Description from NSF award abstract:
Coral reefs provide crucial services for people and are becoming increasingly threatened by climate change. But many important questions about coral reefs remain unanswered, such as how their incredibly high biodiversity has developed and is maintained. It is well known that reef-forming corals consist of many different groups of bacteria and algae that live in the tissues of corals, but the function of most of these microbes remain unknown. One of the reported microbial functions is the process called nitrogen fixation. Nitrogen fixation is better known as a very important process on land. For example, alfalfa in agricultural fields has microbes associated with its roots that can capture nitrogen from the air and replace nitrogen lost from soils in water. The nitrogen cycle in the oceans is less well known, especially in tropical waters where nitrogen levels are low, although nitrogen in coral reef systems is known to derive mainly from nitrogen fixation. Recently nitrogen-fixing bacteria have been discovered in the tissues of corals, which begs the overarching question of this project: how important is the contribution of this fixed nitrogen to corals and to the surrounding environment? This research will integrate with an educational program that fosters critical thinking and cooperative learning among participants by involving undergraduate students who will work closely with the scientists. Students from underrepresented backgrounds will be recruited; the undergraduates will become part of an existing undergraduate research opportunities program where they receive mentoring, financial support, and intensive writing support while conducting original research projects of their own. Also a new program will be developed with the university's veterans office to attract and transition veterans into science fields across campus. Finally, outreach activities will be organized at local public high schools, and some public environmental education lectures about the ecology and biology of coral reefs are planned.

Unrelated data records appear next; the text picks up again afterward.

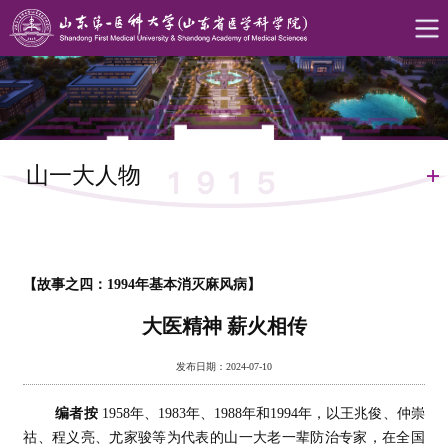
山一大人物
【故事之四：1994年基本消灭麻风病】
大医精神 薪火相传
发布日期：2024-07-10
编者按
1958年、1983年、1988年和1994年，以王兆俊、仲崇
祜、程义亮、尤家骏等为代表的山一大老一辈防治专家，在全国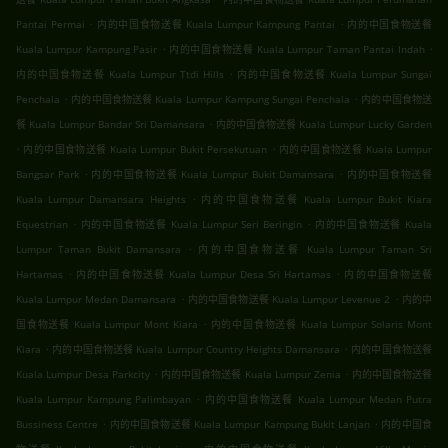
.
.
Pantai Permai
内的中国食物送餐 Kuala Lumpur Kampung Pantai
内的中国食物送餐
.
.
Kuala Lumpur Kampung Pasir
内的中国食物送餐 Kuala Lumpur Taman Pantai Indah
.
内的中国食物送餐 Kuala Lumpur Ttdi Hills
内的中国食物送餐 Kuala Lumpur Sungai
.
.
Penchala
内的中国食物送餐 Kuala Lumpur Kampung Sungai Penchala
内的中国食物送
.
餐 Kuala Lumpur Bandar Sri Damansara
内的中国食物送餐 Kuala Lumpur Lucky Garden
.
.
内的中国食物送餐 Kuala Lumpur Bukit Persekutuan
内的中国食物送餐 Kuala Lumpur
.
.
Bangsar Park
内的中国食物送餐 Kuala Lumpur Bukit Damansara
内的中国食物送餐
.
Kuala Lumpur Damansara Heights
内的中国食物送餐 Kuala Lumpur Bukit Kiara
.
.
Equestrian
内的中国食物送餐 Kuala Lumpur Seri Beringin
内的中国食物送餐 Kuala
.
Lumpur Taman Bukit Damansara
内的中国食物送餐 Kuala Lumpur Taman Sri
.
.
Hartamas
内的中国食物送餐 Kuala Lumpur Desa Sri Hartamas
内的中国食物送餐
.
.
Kuala Lumpur Medan Damansara
内的中国食物送餐 Kuala Lumpur Levenue 2
内的中
.
国食物送餐 Kuala Lumpur Mont Kiara
内的中国食物送餐 Kuala Lumpur Solaris Mont
.
.
Kiara
内的中国食物送餐 Kuala Lumpur Country Heights Damansara
内的中国食物送餐
.
.
Kuala Lumpur Desa Parkcity
内的中国食物送餐 Kuala Lumpur Zenia
内的中国食物送餐
.
Kuala Lumpur Kampung Palimbayan
内的中国食物送餐 Kuala Lumpur Medan Putra
.
.
Bussiness Centre
内的中国食物送餐 Kuala Lumpur Kampung Bukit Lanjan
内的中国食
.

Significant gaps in understanding exist about the role of prokaryotes in the physiology, biochemistry and ecology of reef-forming corals. This project will assess how different prokaryotic communities affect the biogeochemistry of nitrogen, specifically nitrogen fixation, within the coral holobiont and how nitrogen fixation contributes to the dissolved organic nitrogen (DON) content of excreted mucus. The introduction of "new nitrogen" though nitrogen fixation and release of DON could have significant impacts on the biogeochemistry of nitrogen in the adjacent benthic communities surrounding corals. High throughput sequencing tools will be used to quantify the taxonomic and functional diversity of these symbioses in corals from the Pacific and Caribbean, as well as the taxonomic diversity of nifH genes in the tissues of corals. Rates of nitrogen fixation on several coral species from Australia, Hawaii and Curacao will be measured, along with the translocation of fixed nitrogen to all compartments of the coral holobiont, and the contribution of "new nitrogen" to the DON of mucus released to the environment determined. The results will increase our understanding of the taxonomic and functional biodiversity of symbiotic prokaryotes in corals. This project will also help guide future studies on the biogeochemical cycling of coral-derived nitrogen on coral reefs.